» **What is expected**
From the listing below, pull out the lines that hold "Gobierno".

» **Raw data**
****************

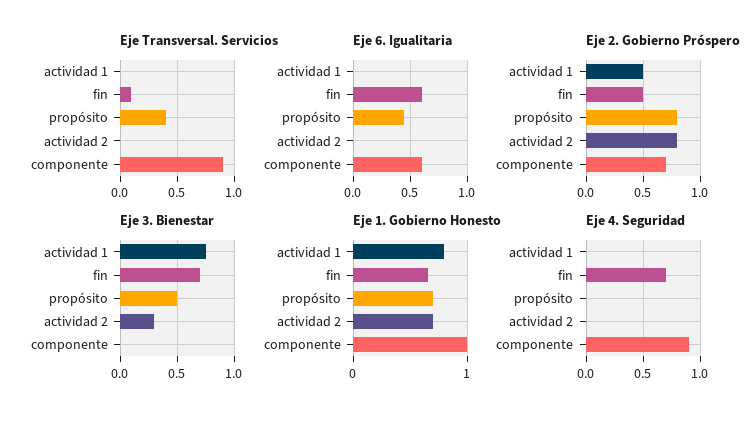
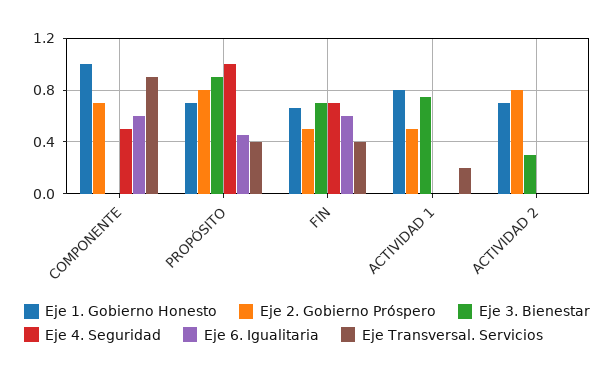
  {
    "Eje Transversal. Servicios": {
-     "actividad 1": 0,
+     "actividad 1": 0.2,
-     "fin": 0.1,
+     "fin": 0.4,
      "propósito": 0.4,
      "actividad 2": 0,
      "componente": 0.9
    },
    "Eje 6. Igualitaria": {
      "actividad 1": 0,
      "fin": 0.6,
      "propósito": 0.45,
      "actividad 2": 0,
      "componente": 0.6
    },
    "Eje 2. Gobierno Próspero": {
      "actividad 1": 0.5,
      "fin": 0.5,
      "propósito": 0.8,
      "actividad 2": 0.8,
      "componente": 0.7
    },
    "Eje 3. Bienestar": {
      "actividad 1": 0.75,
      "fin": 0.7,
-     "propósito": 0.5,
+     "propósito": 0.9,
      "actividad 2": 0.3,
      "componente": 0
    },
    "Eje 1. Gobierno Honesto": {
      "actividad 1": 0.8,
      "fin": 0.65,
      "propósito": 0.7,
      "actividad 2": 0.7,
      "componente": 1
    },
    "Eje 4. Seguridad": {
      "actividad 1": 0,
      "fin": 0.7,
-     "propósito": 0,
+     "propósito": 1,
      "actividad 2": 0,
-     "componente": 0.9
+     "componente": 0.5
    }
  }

****************

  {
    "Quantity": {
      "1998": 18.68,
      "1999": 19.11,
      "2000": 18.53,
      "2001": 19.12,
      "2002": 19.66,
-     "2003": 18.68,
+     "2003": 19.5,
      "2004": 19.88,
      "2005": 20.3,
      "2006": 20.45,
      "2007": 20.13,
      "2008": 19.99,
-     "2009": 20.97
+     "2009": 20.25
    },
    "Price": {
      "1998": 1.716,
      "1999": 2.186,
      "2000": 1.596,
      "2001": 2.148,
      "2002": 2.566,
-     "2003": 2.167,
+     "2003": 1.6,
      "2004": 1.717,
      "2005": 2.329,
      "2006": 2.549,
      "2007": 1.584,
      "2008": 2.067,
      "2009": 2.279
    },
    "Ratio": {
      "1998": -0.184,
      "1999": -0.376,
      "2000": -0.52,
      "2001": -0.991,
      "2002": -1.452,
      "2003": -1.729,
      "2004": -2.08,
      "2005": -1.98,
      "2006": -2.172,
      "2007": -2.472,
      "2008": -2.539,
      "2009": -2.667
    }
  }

****************

» **Answer section**
    "Eje 2. Gobierno Próspero": {
    "Eje 1. Gobierno Honesto": {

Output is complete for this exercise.